━━━━━ ФРАГМЕНТ ТЕКСТА ━━━━━

Девочка, работающая на радио, получает по 400-500 тысяч в месяц. Однокашница, попавшая в банк, первая красавица их курса, получает вместе с ежемесячными премиальными 700 тысяч и всякие там бытовые бесплатные услуги: транспорт, обед, лечебные. В школе таких денег не зарабатывает даже заслуженная учительница России, ведущая полторы ставки.
– Конечно, семьдесят тысяч за месяц квалифицированного труда – это очень мало, – сказал при встрече с учителями глава районной администрации, – но ведь вы получаете их за восемнадцать часов работы в неделю, а я работаю по двенадцать часов ежедневно, так что за свой час работы мы получаем с вами одинаковую плату.
Горько это было слышать, особенно молодым: ведь на подготовку к каждому из восемнадцати учебных часов они затрачивают три-четыре часа своего времени. Да что там три-четыре часа? Весь день, круглые сутки учительской жизни – одна беспрерывная подготовка к новому уроку.
Нередко молодых в школе ругают: апатичны, ленивы, самонадеянны, невежественны. Чего только не услышишь от иной шестидесятилетней учительницы, научный и педагогический багаж которой мог бы позволить ей самой уже писать учебники, а не только планы к урокам. “Молодые ничего не хотят”, – слышно чаще всего среди других упреков там, где начинающий учитель предоставлен сам себе и всем своим многочисленным стрессам и бедам. Ничего не хотят? Да не есть ли это тревожный признак того, что человек оказался в отчаянии, в плену той обиды и душевной боли, из которой не видит выхода, избавления?!

━━━━━ ИСХОДНЫЕ СТРОКИ ━━━━━

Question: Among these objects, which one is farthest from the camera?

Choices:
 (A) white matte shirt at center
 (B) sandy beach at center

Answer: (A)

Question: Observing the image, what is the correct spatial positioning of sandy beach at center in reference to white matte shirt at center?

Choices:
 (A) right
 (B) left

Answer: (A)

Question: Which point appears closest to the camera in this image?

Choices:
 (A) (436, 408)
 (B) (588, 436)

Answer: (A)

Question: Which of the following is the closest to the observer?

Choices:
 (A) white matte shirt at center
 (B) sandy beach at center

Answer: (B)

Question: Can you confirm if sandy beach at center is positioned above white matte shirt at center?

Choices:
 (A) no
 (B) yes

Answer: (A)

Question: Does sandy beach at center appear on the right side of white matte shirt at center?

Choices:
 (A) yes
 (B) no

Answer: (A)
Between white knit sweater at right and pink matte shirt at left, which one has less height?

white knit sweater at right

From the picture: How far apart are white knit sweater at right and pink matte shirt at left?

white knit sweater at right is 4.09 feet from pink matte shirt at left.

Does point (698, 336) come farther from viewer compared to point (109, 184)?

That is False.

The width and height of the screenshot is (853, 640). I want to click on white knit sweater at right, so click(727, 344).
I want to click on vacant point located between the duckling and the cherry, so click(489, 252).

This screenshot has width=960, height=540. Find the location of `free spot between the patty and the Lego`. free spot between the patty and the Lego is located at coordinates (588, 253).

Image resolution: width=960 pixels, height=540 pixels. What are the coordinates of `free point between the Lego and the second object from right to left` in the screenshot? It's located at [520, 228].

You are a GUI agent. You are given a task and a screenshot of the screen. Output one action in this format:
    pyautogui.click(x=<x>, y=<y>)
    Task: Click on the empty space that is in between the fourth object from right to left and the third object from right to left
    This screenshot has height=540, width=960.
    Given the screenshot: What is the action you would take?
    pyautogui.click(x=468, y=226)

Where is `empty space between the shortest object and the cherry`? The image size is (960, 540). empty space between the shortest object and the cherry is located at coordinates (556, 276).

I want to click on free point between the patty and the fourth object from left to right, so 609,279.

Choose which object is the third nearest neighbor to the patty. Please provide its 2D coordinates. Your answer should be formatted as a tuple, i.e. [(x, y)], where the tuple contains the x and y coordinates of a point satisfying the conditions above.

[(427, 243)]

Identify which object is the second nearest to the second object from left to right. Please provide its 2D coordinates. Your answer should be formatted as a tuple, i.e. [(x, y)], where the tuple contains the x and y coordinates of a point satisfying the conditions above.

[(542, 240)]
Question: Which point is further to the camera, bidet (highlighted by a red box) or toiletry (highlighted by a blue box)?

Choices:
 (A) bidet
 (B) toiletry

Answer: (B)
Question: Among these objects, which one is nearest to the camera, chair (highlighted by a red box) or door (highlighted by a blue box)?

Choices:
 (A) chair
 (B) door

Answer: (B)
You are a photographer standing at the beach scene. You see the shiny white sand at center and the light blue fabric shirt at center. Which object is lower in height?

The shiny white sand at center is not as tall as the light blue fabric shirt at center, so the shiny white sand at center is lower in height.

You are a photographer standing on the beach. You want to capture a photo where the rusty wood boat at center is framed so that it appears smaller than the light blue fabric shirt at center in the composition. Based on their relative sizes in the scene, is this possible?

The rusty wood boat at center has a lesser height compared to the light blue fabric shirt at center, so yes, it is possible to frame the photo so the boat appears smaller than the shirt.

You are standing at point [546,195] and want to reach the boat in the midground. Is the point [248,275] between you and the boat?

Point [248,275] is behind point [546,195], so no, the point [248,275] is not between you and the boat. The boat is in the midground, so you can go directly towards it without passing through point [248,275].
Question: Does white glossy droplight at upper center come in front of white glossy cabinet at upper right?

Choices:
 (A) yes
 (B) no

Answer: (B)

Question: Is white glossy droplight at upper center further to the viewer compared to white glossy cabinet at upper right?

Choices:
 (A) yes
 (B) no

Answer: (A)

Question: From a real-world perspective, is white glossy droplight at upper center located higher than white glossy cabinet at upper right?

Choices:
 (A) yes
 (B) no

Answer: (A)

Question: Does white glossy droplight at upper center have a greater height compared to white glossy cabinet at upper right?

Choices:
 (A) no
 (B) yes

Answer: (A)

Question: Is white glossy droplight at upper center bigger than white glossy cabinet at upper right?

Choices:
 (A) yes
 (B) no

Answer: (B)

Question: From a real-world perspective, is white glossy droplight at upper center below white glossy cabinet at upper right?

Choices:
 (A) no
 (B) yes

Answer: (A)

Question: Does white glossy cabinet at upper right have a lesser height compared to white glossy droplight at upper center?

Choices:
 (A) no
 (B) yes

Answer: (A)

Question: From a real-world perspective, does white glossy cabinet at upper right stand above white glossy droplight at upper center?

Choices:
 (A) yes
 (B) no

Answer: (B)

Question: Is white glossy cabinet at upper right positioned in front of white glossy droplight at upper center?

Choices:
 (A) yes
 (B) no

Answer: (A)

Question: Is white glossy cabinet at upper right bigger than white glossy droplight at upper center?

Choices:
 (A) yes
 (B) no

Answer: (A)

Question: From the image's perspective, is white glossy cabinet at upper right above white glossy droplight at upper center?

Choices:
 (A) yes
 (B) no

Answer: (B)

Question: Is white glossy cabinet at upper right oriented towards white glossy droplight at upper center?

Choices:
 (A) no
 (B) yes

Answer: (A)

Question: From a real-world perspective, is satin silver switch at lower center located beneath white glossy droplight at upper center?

━━━━━

| ЗАДАНИЯ |
A. Сколько часов в день, по его собственным словам, работает глава районной администрации в отрывке о зарплате учителей?
B. Переведите на английский язык следующее предложение из отрывка о зарплате учителей: «Горько это было слышать, особенно молодым: ведь на подготовку к каждому из восемнадцати учебных часов они затрачивают три-четыре часа своего времени».
Строки взяты из другого источника.

| ОТВЕТЫ К ЗАДАНИЯМ |
A. По двенадцать часов ежедневно.

B. It was bitter to hear this, especially for the young ones: after all, they spend three to four hours of their own time preparing for each of the eighteen teaching hours.